Brief 1 >> Swap "train" for "coach" in the forum post about driving in Italy, and write out the passage starting with "As Jim says, don't" and going on through "drive a car." with that change.
Brief 2 >> Copy out word for word the lines of the records starting with the line with "Een islamitisch perceel kenmerkt zich" and going on through the line with "met een eigen reglement en eigen".

Exercise text >>
= = =

In Ireland however, I did rent automatic as it was enough to deal with driving on "the other side."  But if you are confident you should be fine with stick as long as you do NOT drive in the city.  I learned to drive in NY and have been negotiating Boston highways and byways for 30+ years so I have an advantage over the non-city drivers, to be sure.  but driving in Italian city?  No way!!!


----------



## PStreet1 (Aug 23, 2012)

In addition to not being allowed to have a car in Venice, you have to find a place to park it if you have it.  We stayed on The Lido because we could take a ferr.y (with the car) and the hotel had free parking for the car.  We enjoyed the vapareto ride each morning and evening to wherever we were going for the day, but having the car definitely made us have to plan differently.

As Jim says, don't drive in Rome, or any other major city.  We took a train to Florence, even though the day before on a sight-seeing drive we had been within a stone's throw of Florence.  We did our sight-seeing out in the country, and the next day took the train to Florence.  We also took the train to Sorrento and a bus to see the Almalfi coast.  We wanted the driver to be able to see the views, too--and that's really not an option if you drive a car.

= = =

Excerpted data >>
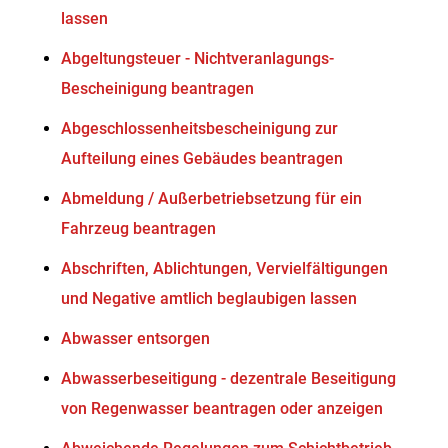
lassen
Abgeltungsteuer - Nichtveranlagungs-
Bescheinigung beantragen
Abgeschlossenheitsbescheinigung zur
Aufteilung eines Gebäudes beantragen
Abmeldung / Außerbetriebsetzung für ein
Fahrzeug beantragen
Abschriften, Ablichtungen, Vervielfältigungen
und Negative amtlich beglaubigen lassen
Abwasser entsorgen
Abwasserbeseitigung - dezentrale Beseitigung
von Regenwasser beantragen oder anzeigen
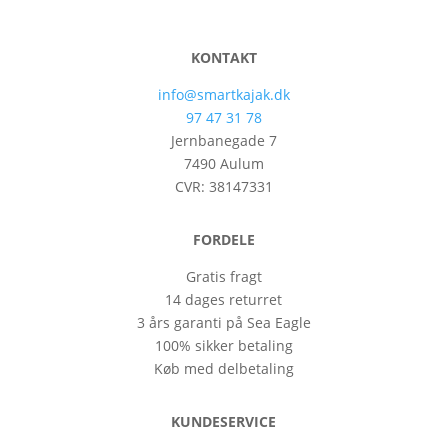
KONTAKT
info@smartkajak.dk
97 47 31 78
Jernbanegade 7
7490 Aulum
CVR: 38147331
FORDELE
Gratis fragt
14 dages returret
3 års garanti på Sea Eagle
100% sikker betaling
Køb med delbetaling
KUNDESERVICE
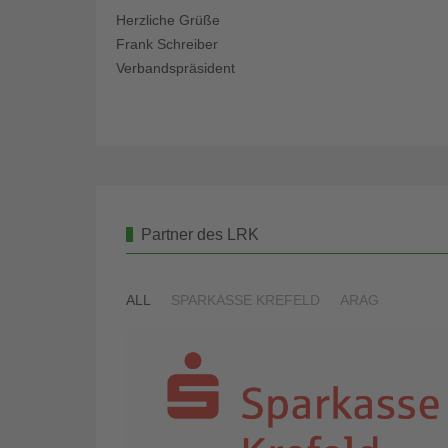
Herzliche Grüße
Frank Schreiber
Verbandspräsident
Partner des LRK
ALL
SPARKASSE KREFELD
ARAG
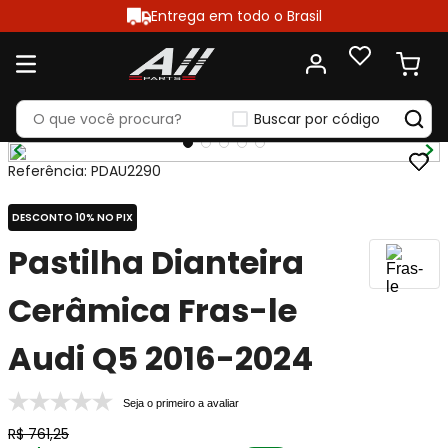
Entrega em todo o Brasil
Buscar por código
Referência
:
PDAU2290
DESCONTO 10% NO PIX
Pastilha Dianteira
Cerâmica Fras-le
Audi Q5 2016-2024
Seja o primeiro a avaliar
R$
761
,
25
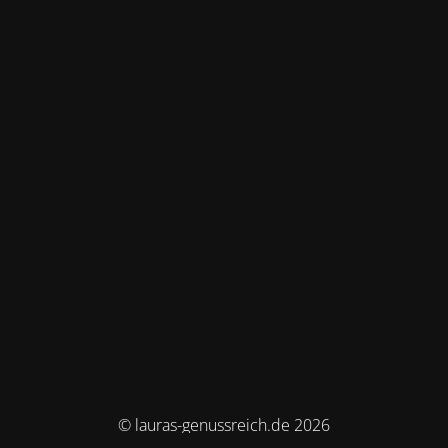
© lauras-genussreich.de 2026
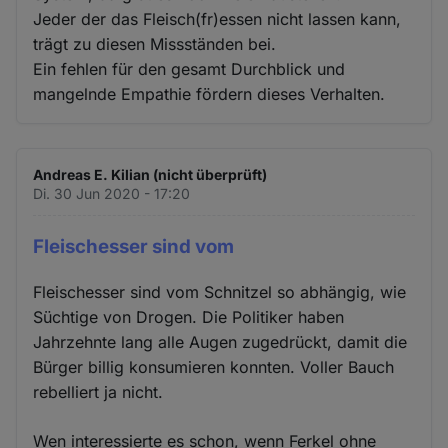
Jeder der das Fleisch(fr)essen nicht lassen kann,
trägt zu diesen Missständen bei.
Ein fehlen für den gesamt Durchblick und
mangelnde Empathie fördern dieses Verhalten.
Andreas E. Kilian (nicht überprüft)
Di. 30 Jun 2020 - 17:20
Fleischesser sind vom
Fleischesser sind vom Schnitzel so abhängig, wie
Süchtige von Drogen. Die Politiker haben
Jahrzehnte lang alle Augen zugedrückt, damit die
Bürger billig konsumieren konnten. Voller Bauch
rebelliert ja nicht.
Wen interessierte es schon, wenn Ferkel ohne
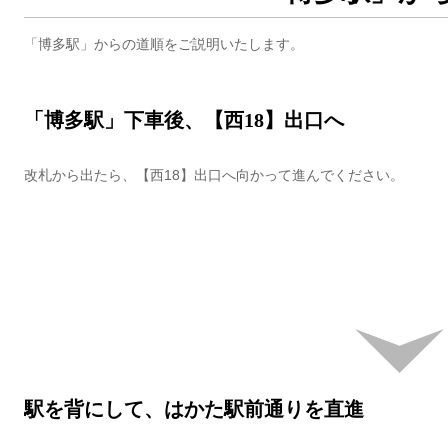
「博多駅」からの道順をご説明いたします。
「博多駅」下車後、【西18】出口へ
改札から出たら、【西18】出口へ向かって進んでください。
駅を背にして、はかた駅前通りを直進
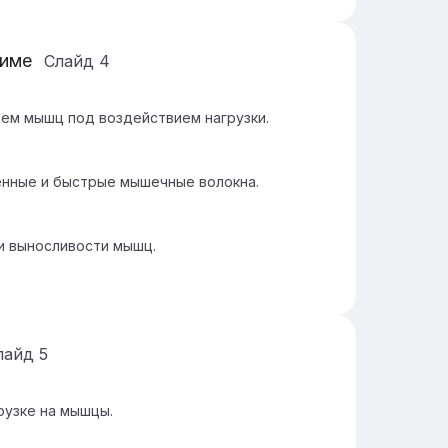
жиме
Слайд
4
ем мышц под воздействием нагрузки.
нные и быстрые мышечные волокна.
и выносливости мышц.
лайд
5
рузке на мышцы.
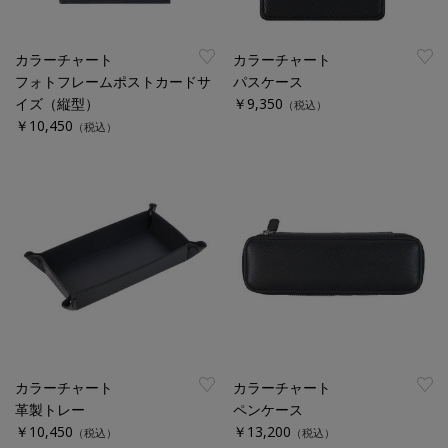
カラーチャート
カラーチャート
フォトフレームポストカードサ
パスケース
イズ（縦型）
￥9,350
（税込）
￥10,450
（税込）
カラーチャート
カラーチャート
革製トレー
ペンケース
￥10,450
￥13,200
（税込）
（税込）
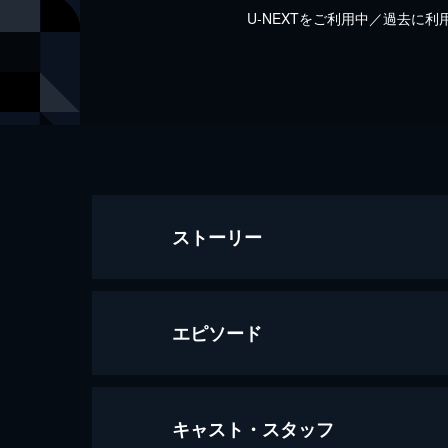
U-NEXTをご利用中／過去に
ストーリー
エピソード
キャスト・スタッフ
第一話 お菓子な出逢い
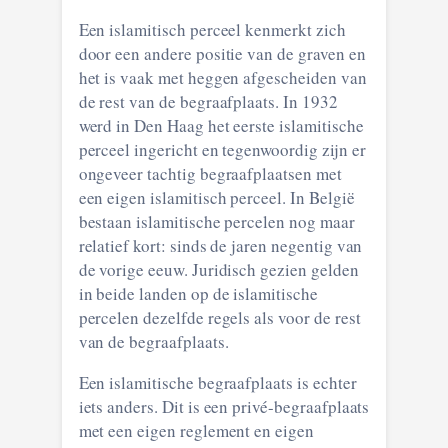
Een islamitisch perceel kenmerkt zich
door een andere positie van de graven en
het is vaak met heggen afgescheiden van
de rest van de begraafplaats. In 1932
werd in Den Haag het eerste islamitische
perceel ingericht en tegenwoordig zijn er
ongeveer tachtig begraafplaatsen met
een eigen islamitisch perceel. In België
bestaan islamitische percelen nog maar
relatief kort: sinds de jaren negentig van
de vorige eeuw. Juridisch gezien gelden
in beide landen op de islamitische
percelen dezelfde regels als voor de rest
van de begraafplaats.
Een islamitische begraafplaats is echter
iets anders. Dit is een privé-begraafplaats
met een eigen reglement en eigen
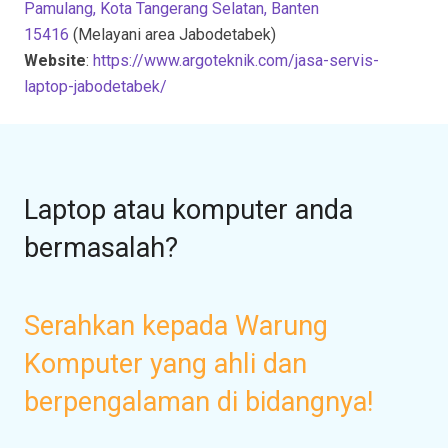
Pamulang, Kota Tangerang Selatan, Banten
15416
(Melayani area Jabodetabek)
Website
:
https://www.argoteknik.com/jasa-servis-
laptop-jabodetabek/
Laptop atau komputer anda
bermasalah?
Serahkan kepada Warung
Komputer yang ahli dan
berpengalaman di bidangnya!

= = =

Exercise answer 1 >>
As Jim says, don't drive in Rome, or any other major city.  We took a coach to Florence, even though the day before on a sight-seeing drive we had been within a stone's throw of Florence.  We did our sight-seeing out in the country, and the next day took the coach to Florence.  We also took the coach to Sorrento and a bus to see the Almalfi coast.  We wanted the driver to be able to see the views, too--and that's really not an option if you drive a car.

Exercise answer 2 >>
Een islamitisch perceel kenmerkt zich
door een andere positie van de graven en
het is vaak met heggen afgescheiden van
de rest van de begraafplaats. In 1932
werd in Den Haag het eerste islamitische
perceel ingericht en tegenwoordig zijn er
ongeveer tachtig begraafplaatsen met
een eigen islamitisch perceel. In België
bestaan islamitische percelen nog maar
relatief kort: sinds de jaren negentig van
de vorige eeuw. Juridisch gezien gelden
in beide landen op de islamitische
percelen dezelfde regels als voor de rest
van de begraafplaats.
Een islamitische begraafplaats is echter
iets anders. Dit is een privé-begraafplaats
met een eigen reglement en eigen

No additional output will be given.